In order to feed the PencilKit drawings to the CoreML framework. We first need to extract the image from the canvas. Let’s see how’s that done.

  • Converting thePKDrawing instance into a UIImage is straightforward. The real challenge is in preprocessing it for the Core ML Model.

  • The UIImage we get from the PKDrawing contains just the drawn image with no padding.

  • We need to create an image with the size of the view and overlay the UIImage from the PKDrawing in the center of it. Basically a UIImage within a UIImage.

The following code does that for you:

func preprocessImage() -> UIImage{
var image = canvasView.drawing.image(from: canvasView.drawing.bounds, scale: 10.0)
if let newImage = UIImage(color: .black, size: CGSize(width: view.frame.width, height: view.frame.height)){
if let overlayedImage = newImage.image(byDrawingImage: image, inRect: CGRect(x: view.center.x, y: view.center.y, width: view.frame.width, height: view.frame.height)){
image = overlayedImage
}
}
}

The following helper extensions functions were used in the above code:

extension UIImage {
public convenience init?(color: UIColor, size: CGSize = CGSize(width: 1, height: 1)) {
let rect = CGRect(origin: .zero, size: size)
UIGraphicsBeginImageContextWithOptions(rect.size, false, 0.0)
color.setFill()
UIRectFill(rect)
let image = UIGraphicsGetImageFromCurrentImageContext()
UIGraphicsEndImageContext()
guard let cgImage = image?.cgImage else { return nil }
self.init(cgImage: cgImage)
}
func image(byDrawingImage image: UIImage, inRect rect: CGRect) -> UIImage! {
UIGraphicsBeginImageContext(size)
draw(in: CGRect(x: 0, y: 0, width: size.width, height: size.height))
image.draw(in: rect)
let result = UIGraphicsGetImageFromCurrentImageContext()
UIGraphicsEndImageContext()
return result
}
}
extension CGRect {
var center: CGPoint { return CGPoint(x: midX, y: midY) }
}

Prediction Using Core ML

Now that the image is input-ready, we need to do the following three things:

  1. Resize it to the input size 28 x 28.

  2. Convert it into a CVPixelBuffer in the grayscale color space.

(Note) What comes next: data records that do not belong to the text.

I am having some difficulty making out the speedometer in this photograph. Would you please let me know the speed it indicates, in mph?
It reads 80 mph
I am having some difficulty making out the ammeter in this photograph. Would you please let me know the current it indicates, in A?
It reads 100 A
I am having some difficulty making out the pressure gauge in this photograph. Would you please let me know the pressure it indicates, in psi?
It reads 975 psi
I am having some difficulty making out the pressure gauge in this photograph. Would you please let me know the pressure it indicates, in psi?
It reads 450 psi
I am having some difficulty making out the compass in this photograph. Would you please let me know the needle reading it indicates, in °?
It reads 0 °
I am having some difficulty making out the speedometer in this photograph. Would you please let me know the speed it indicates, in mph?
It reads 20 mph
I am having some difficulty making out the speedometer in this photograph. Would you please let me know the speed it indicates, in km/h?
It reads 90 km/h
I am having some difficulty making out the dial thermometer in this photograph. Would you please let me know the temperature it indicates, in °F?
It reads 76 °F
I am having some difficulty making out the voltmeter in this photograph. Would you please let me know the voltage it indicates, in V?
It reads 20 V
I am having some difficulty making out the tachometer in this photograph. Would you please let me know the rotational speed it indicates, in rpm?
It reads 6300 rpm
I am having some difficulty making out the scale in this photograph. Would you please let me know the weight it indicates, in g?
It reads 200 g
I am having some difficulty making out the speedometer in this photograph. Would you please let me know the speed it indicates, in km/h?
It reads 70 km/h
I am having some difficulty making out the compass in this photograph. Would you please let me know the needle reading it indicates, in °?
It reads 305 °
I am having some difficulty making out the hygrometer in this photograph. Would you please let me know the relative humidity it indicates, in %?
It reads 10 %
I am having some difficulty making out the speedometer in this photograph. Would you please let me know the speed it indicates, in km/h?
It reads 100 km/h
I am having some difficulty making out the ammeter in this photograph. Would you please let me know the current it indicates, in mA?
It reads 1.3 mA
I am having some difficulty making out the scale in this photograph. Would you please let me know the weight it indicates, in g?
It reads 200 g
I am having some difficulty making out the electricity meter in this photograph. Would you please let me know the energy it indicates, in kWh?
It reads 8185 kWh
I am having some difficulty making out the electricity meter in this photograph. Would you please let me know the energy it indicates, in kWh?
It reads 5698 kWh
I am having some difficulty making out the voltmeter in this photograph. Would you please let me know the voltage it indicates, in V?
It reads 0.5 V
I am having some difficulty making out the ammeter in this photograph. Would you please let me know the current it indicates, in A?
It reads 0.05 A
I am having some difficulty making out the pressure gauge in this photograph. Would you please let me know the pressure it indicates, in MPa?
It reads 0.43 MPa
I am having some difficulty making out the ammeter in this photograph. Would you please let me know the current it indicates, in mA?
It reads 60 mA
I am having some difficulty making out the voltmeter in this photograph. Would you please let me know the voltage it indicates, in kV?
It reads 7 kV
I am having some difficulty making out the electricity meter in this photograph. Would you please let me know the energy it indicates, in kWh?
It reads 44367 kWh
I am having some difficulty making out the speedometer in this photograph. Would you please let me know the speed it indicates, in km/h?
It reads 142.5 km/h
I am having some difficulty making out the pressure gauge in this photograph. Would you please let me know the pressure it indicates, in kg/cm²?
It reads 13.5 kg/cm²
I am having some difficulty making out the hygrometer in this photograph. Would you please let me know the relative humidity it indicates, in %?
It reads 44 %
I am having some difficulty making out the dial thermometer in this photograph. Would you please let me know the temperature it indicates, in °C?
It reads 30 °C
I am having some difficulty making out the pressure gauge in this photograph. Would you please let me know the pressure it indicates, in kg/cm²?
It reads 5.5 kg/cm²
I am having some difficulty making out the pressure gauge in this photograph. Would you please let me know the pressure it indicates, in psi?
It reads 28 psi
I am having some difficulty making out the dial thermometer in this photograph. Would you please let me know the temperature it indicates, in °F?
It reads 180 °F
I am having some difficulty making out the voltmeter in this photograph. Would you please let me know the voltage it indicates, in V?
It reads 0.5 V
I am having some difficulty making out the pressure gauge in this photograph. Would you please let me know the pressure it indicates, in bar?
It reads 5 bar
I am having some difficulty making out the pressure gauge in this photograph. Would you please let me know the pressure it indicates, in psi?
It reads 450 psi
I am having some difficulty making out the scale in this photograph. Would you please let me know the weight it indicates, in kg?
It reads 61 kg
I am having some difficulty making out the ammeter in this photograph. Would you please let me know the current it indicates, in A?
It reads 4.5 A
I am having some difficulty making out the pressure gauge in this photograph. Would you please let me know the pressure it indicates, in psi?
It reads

  3. Feed it to the Core ML Model.

private let trainedImageSize = CGSize(width: 28, height: 28)
func predictImage(image: UIImage){
if let resizedImage = image.resize(newSize: trainedImageSize), let pixelBuffer = resizedImage.toCVPixelBuffer(){
guard let result = try? MNIST().prediction(image: pixelBuffer) else {
return
}
navigationBar.topItem?.leftBarButtonItem?.title = "Predicted: \(result.classLabel)"
print("result is \(result.classLabel)")
}
}

The following extension functions were used for the above code:

extension UIImage{
func resize(newSize: CGSize) -> UIImage? {
UIGraphicsBeginImageContextWithOptions(newSize, false, 0.0)
self.draw(in: CGRect(x: 0, y: 0, width: newSize.width, height: newSize.height))
let newImage = UIGraphicsGetImageFromCurrentImageContext()
UIGraphicsEndImageContext()
return newImage
}
func toCVPixelBuffer() -> CVPixelBuffer? {
var pixelBuffer: CVPixelBuffer? = nil
let attr = [kCVPixelBufferCGImageCompatibilityKey: kCFBooleanTrue,
kCVPixelBufferCGBitmapContextCompatibilityKey: kCFBooleanTrue] as CFDictionary
let width = Int(self.size.width)
let height = Int(self.size.height)
CVPixelBufferCreate(kCFAllocatorDefault, width, height, kCVPixelFormatType_OneComponent8, attr, &pixelBuffer)
CVPixelBufferLockBaseAddress(pixelBuffer!, CVPixelBufferLockFlags(rawValue:0))
let colorspace = CGColorSpaceCreateDeviceGray()
let bitmapContext = CGContext(data: CVPixelBufferGetBaseAddress(pixelBuffer!), width: width, height: height, bitsPerComponent: 8, bytesPerRow: CVPixelBufferGetBytesPerRow(pixelBuffer!), space: colorspace, bitmapInfo: 0)!
guard let cg = self.cgImage else {
return nil
}
bitmapContext.draw(cg, in: CGRect(x: 0, y: 0, width: width, height: height))
return pixelBuffer
}
}

Conclusion

So we managed to use CoreML and PencilKit framework together to determine the sketches drawn using the MNIST dataset. Machine learning on the device has plenty of use cases and inferring the drawings is just one of them. You can find the full source code in the Github Repository.